The Home Sickness...
Every time I return from home, I invariably suffer from what is known as a nostalgic outburst, making me very much vulnerable and incapacitated. I seem to lose all my confidence and submit myself to all the weaknesses which suddenly begin to resurface. I miss my mom terribly. I miss that utmost comfortable ambience of home, which is second to none. How time flies by! The first few hours after departure from home are excruciatingly painful. Isn’t it funny, that as long as you enjoy the glory and warmth of Home – Sweet Home, you are at peace with yourself, notwithstanding the occasional temper tantrums you throw around?? And once you step out of the confines of protective shadows of the all-pervading love and affection of mom, that human deity whose priority is to only make sure her son is comfortable in every sense of the word no matter how inconvenienced she gets, there is a cloud of gloom descending upon you… questioning your acts, past and future.

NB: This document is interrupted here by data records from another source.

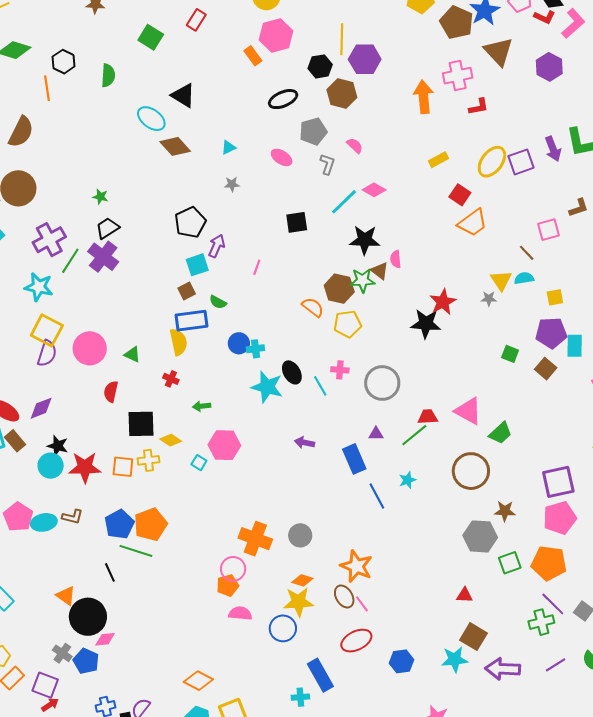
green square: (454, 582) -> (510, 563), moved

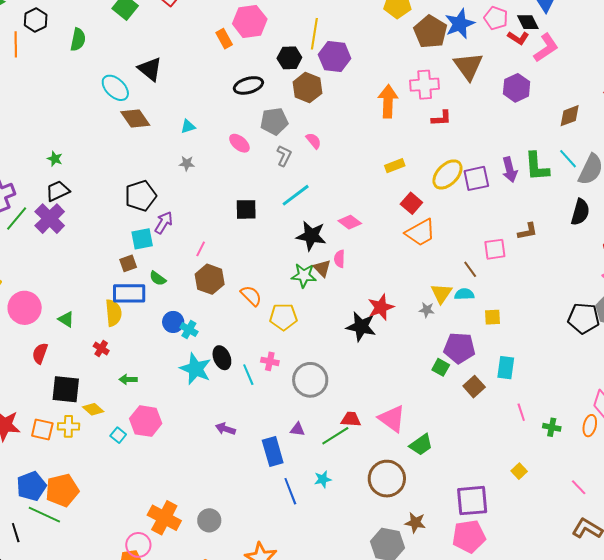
pink diamond: (374, 190) -> (350, 222), moved
brown hexagon: (339, 289) -> (210, 279), moved
purple pentagon: (551, 333) -> (459, 348), moved
cyan cross: (255, 349) -> (189, 330), turned 30

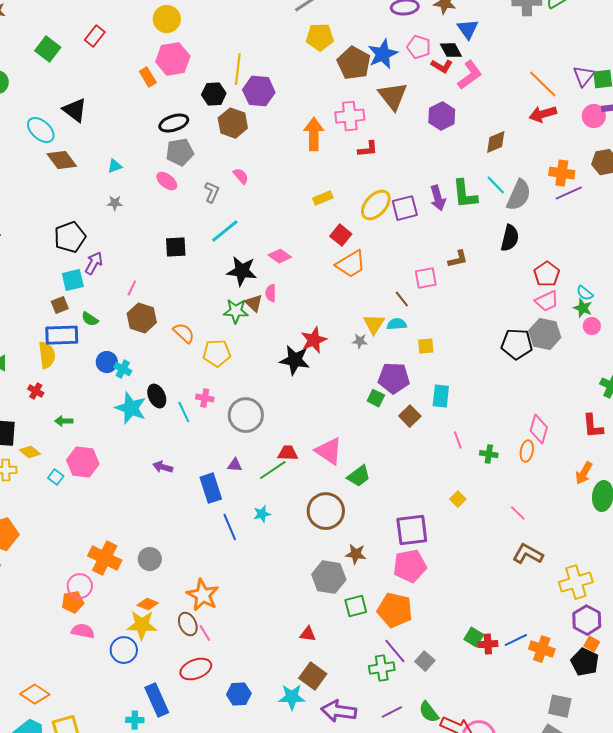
gray pentagon: (274, 121) -> (180, 152), moved

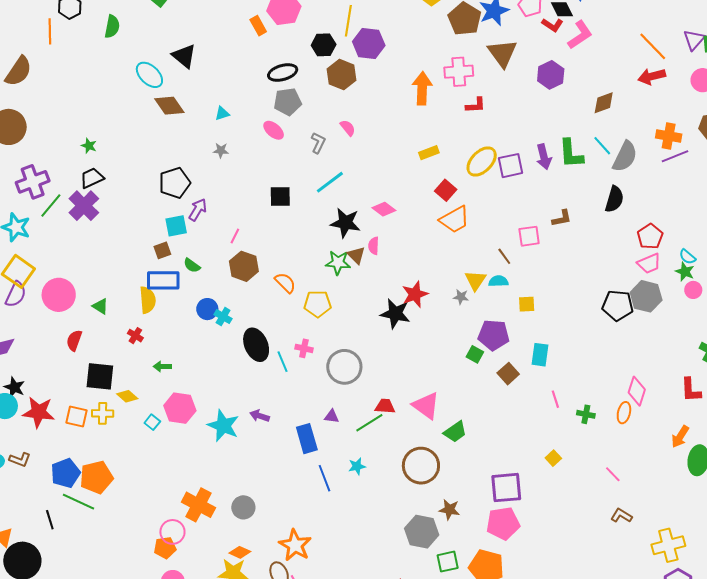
black ellipse: (157, 396) -> (256, 345), size x1.4
cyan star: (131, 408) -> (223, 426), moved
brown L-shape: (528, 554) -> (621, 516), size x0.7

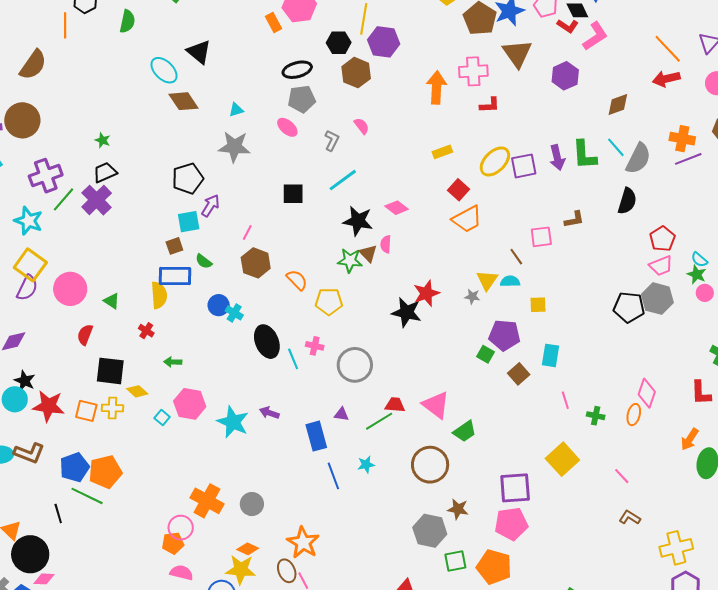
gray star: (221, 150) -> (234, 147), size x2.0
yellow square: (553, 458) -> (562, 459), size x2.0
brown L-shape: (20, 460) -> (29, 453), size x1.4

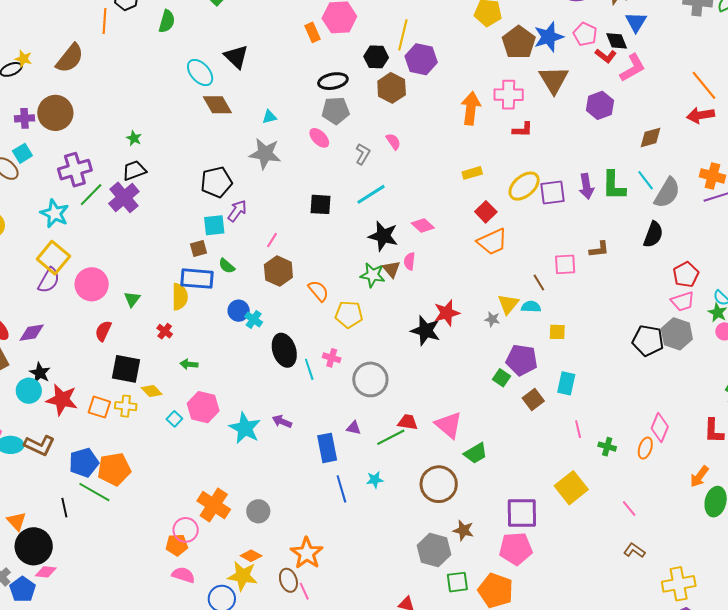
green triangle: (112, 301) -> (132, 299), turned 30

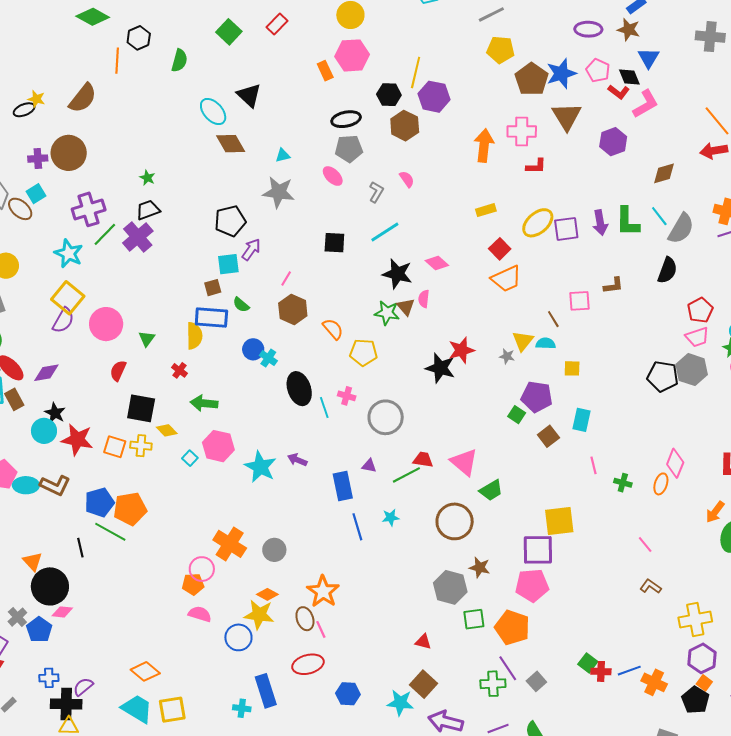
green arrow: (189, 364) -> (204, 403), size x1.5
yellow square: (571, 488) -> (559, 521), moved, turned 32

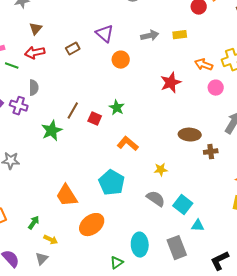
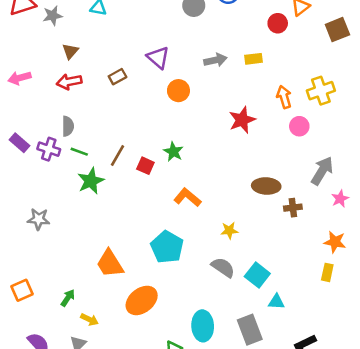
orange arrow: (204, 65) -> (284, 97), turned 54
green line: (12, 66) -> (79, 152), moved

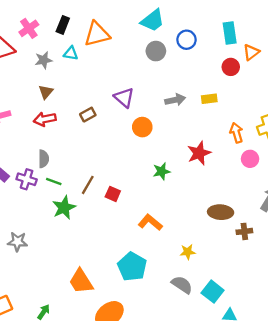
gray star: (53, 16) -> (44, 60), moved
green star: (173, 152) -> (162, 171), moved, turned 30

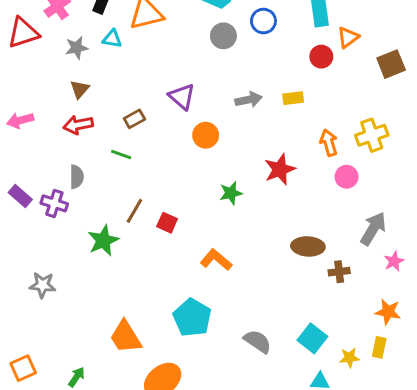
green line: (54, 182) -> (121, 154), moved
yellow star: (188, 252) -> (349, 358), moved
cyan square: (213, 292) -> (312, 338), moved

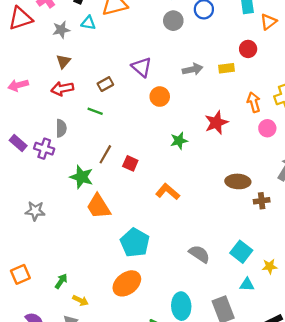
red circle: (321, 57) -> (248, 49), moved
green star: (103, 241) -> (82, 177), turned -30
cyan pentagon: (192, 318) -> (135, 243), moved
orange trapezoid: (126, 337) -> (99, 206), moved

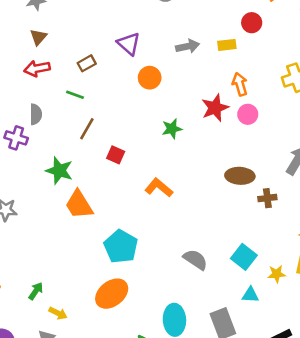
orange arrow: (254, 102) -> (240, 84), moved
pink circle: (267, 128) -> (248, 114), moved
brown line: (105, 154) -> (87, 129), moved

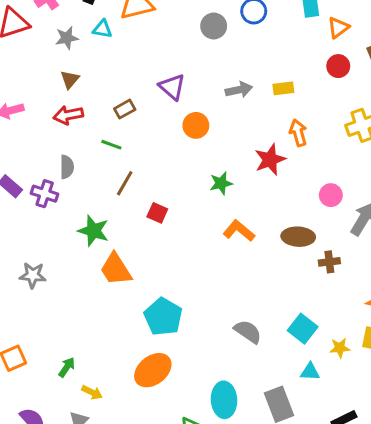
red circle: (252, 23) -> (338, 66), moved
pink circle: (248, 114) -> (331, 195), moved
orange L-shape: (159, 188) -> (239, 231), moved

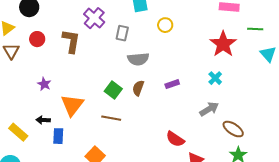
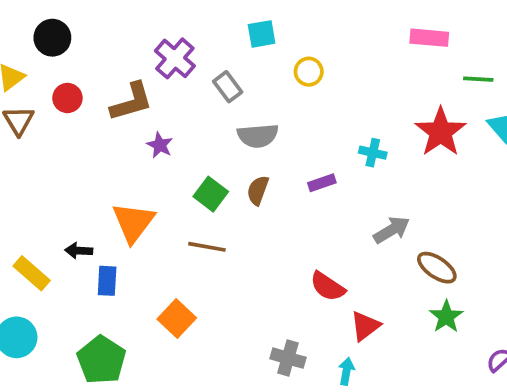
gray rectangle: (122, 33) -> (228, 87), turned -49
brown L-shape: (71, 41) -> (132, 102), turned 65
red star: (223, 44) -> (441, 132), moved
cyan cross: (215, 78) -> (373, 153), moved, turned -32
purple star: (44, 84) -> (160, 145), moved

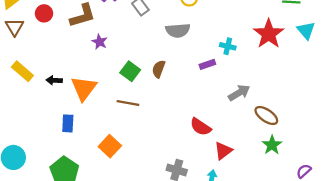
gray semicircle: (258, 136) -> (178, 30), moved
purple rectangle: (322, 183) -> (207, 64), moved
black arrow: (79, 251) -> (54, 80), moved
yellow rectangle: (32, 273) -> (22, 71), moved

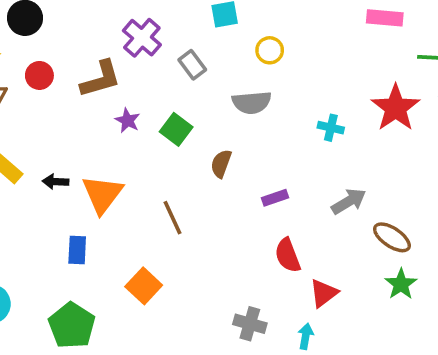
purple rectangle: (207, 64) -> (275, 198), moved
green square: (130, 71) -> (176, 129), moved
brown line: (128, 103) -> (173, 218), turned 55
red semicircle: (201, 127) -> (288, 255), turned 35

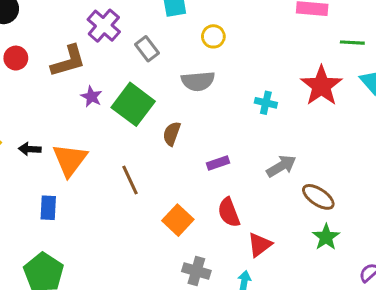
green square: (176, 129) -> (133, 104), size x1.5
orange square: (144, 286) -> (178, 220), moved

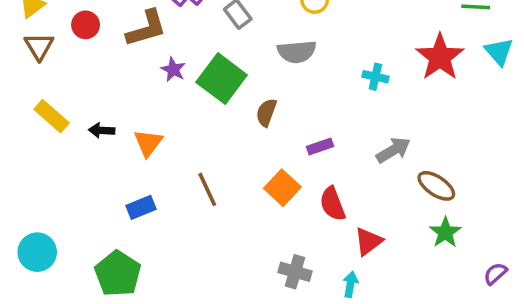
orange triangle: (70, 160) -> (148, 143), size x0.7
brown line: (130, 180) -> (207, 189), moved
blue rectangle: (48, 208) -> (141, 207), moved, turned 65
orange square: (178, 220) -> (282, 188), moved

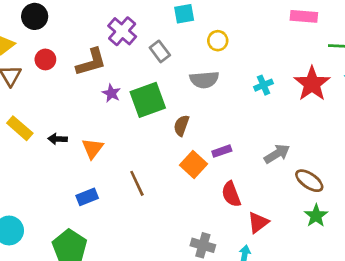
cyan cross: (375, 77) -> (264, 85), moved, turned -36
green square: (222, 79) -> (148, 100), turned 33
orange square: (282, 188) -> (194, 165), moved

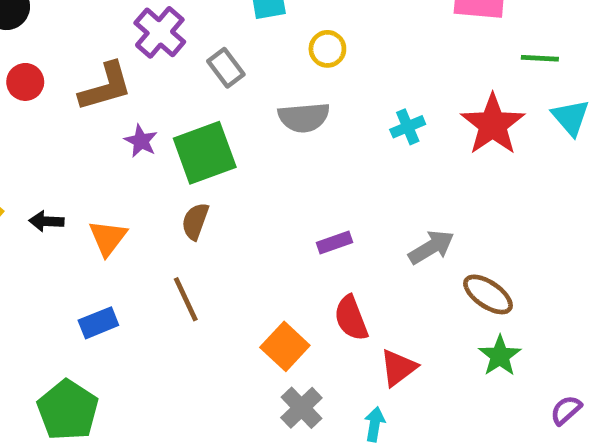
brown semicircle: (181, 125) -> (195, 221), moved
orange square: (194, 165) -> (285, 346), moved
gray cross: (203, 245) -> (301, 408), turned 30

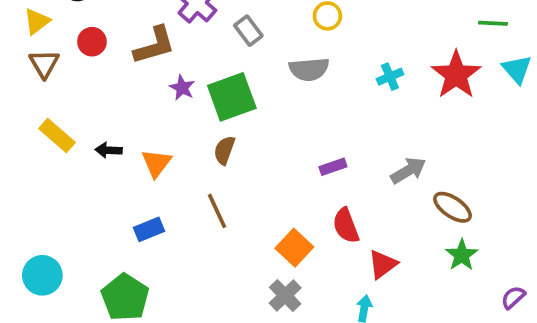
gray cross: (301, 408) -> (285, 296), moved

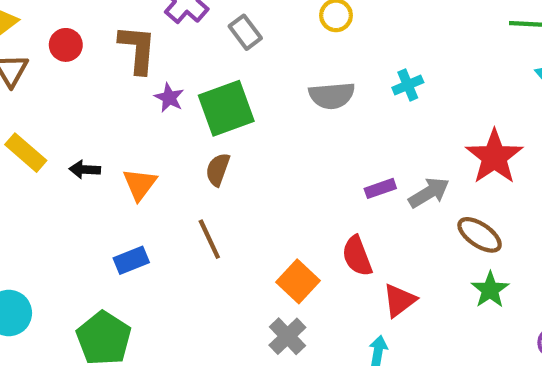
brown L-shape: (155, 45) -> (138, 49), turned -69
gray semicircle: (309, 69) -> (332, 96), moved
red star: (456, 75) -> (494, 157), moved
purple rectangle: (333, 167) -> (380, 188), moved

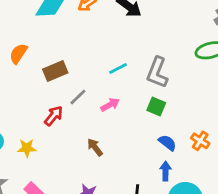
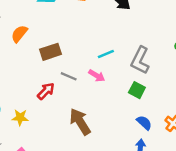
gray line: (78, 97) -> (69, 76), turned 63
pink arrow: (110, 105) -> (97, 76), moved, turned 56
brown arrow: (95, 147) -> (80, 122), size x1.6

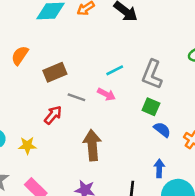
brown arrow: (80, 122) -> (92, 145), turned 32
blue semicircle: (144, 123) -> (162, 130), moved

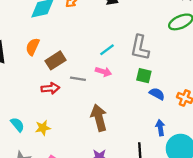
orange semicircle: (20, 55) -> (33, 47), moved
red arrow: (53, 115) -> (50, 88), moved, turned 54

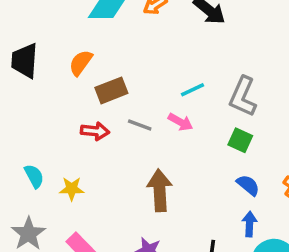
blue semicircle: (157, 94) -> (248, 185), moved

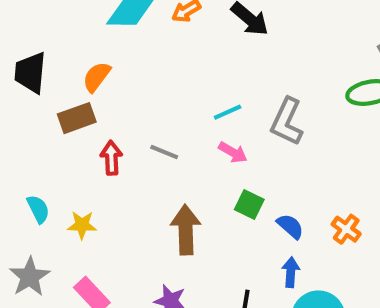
brown rectangle: (111, 90) -> (77, 118), moved
pink arrow: (180, 122) -> (233, 152), moved
red arrow: (95, 131) -> (111, 158), turned -100
green square: (240, 140) -> (249, 204), moved

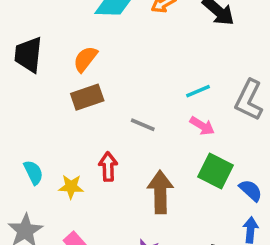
brown rectangle: (77, 118) -> (87, 97), moved
red arrow: (111, 158) -> (108, 167), moved
green square: (249, 204) -> (216, 171), size x1.4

And the first few minutes after my arrival in the hostel are too unbearable to bear. For moments together, there is this uncontrollable urge inside me to leave everything as it is and run back home. Though in the backdrop of my mind, I am sure about the transiency, I cannot quite bring myself to believe in the logic. All I want to do is just go back home and be there for my mom and sis forever. Hmmmmm…. Very idealistic indeed…. Only prayers are all I have for the welfare of my family members now…. Strong, honest and sincere prayers…. May God Bless my Mom and Sis and keep them peaceful, healthy and happy ever. Mom, I love you…. Sis, though my acts always suggest otherwise, I love you…. Who else do I have whom I can proudly claim to belong to me.. in all honesty????